Jimmie Dolan and J. B. Mathews, being present, were later arrested, along with Campbell, for this killing.

Dolan and Mathews came clear at the preliminary trial, and Campbell was bound over to the Grand Jury. He was taken to Fort Stanton and placed in jail. There he made his escape and has never been heard of in that part of the country since.

Now “Billy the Kid” and Tom O’Phalliard rode back to Fort Sumner, but soon returned to Lincoln, where they were arrested by Sheriff Kimbrall and his deputies—merely as a matter of performing their duty, but with no intention of disgracing them. They were turned over to Deputy Sheriff T. B. Longworth and guarded in the home of Don Juan Patron, where they were wined and dined.

On the 21st day of March, 1879, Deputy Sheriff Longworth received orders to place his two prisoners in the town jail—a filthy hole.

Arriving at the jail door, the “Kid” told Mr. Longworth that he had been in this jail once before, and he swore he would never go into it again, but to avoid making trouble, he would go back on his pledge.

On a pine door to one of the cells, the “Kid” wrote with his pencil: “William Bonney was incarcerated first time, December 22nd, 1878—Second time, March 21st, 1879, and hope I will never be again.
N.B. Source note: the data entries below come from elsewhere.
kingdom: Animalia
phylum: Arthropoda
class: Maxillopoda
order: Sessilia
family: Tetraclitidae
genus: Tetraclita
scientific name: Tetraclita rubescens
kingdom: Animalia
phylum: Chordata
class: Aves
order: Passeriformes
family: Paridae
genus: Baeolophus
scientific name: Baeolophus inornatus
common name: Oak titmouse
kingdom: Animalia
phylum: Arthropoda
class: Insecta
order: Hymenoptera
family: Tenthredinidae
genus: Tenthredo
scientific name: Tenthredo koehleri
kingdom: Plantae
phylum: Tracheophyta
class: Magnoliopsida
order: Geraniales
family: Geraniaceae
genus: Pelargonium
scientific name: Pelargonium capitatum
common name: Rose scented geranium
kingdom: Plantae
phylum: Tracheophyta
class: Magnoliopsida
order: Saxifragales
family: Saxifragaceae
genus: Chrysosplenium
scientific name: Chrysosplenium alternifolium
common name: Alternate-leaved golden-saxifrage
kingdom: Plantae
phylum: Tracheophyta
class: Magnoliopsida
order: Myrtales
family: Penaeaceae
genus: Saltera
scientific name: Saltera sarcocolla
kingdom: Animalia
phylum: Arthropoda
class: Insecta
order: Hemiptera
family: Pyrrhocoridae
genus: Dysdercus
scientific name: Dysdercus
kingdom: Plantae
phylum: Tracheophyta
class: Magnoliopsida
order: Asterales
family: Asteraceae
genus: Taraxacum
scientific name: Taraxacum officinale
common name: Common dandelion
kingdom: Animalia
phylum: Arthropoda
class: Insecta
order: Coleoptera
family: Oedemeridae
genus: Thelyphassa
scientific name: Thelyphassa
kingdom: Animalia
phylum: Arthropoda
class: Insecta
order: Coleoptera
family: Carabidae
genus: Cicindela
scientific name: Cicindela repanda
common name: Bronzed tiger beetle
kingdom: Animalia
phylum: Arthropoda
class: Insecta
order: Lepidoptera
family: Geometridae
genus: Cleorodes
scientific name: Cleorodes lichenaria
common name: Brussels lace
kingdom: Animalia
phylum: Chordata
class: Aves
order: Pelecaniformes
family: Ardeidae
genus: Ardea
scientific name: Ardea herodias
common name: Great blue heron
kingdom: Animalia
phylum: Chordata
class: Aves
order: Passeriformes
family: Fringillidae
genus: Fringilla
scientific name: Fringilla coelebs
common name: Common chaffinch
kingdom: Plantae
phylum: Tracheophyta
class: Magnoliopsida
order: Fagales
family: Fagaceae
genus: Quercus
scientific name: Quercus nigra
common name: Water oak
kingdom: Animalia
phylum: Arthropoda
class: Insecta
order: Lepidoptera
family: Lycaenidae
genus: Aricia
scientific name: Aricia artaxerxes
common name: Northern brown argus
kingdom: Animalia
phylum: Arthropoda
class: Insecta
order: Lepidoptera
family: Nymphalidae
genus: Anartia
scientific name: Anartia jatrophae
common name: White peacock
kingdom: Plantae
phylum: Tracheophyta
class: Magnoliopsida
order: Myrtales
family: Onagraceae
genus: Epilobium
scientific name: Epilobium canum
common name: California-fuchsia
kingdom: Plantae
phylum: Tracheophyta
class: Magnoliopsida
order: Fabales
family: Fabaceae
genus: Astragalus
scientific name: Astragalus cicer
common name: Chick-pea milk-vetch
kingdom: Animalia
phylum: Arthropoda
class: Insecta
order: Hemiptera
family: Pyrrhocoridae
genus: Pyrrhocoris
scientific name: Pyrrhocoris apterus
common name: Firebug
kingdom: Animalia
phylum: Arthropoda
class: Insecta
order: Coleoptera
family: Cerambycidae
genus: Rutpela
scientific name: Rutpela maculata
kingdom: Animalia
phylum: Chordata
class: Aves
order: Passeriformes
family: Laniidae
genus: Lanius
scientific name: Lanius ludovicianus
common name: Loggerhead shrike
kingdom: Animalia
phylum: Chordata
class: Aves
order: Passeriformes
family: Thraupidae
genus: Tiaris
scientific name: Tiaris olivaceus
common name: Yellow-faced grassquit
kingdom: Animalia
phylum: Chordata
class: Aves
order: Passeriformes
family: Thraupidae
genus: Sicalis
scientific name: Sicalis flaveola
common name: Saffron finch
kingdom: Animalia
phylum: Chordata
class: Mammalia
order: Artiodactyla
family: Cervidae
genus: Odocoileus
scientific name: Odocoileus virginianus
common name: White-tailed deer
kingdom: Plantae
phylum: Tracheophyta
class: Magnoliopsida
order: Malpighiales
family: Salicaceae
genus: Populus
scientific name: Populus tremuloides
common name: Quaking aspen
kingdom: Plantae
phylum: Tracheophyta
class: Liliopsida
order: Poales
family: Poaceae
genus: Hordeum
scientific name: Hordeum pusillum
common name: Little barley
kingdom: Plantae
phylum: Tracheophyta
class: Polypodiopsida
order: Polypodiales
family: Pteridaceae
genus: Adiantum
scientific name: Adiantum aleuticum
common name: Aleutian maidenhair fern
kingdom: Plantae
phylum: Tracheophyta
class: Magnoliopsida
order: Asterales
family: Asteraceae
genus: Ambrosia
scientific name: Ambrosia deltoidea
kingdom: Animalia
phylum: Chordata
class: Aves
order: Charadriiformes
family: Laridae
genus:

W. H. Bonney.”

This inscription showed on the old jail door for many years after it was written.

The first time the “Kid” was put in this jail he walked right out, and this second time, he broke down the door when he got ready to go.

After breaking out of the jail, the “Kid” and O’Phalliard spent a couple of weeks in Lincoln, carrying their rifles whenever they walked through the street, in plain view of the sheriff.

In April, they returned to Fort Sumner and were joined by Charlie Bowdre and Skurlock. Jesse Evans had left for the lower Pecos, where he was later killed, according to reports.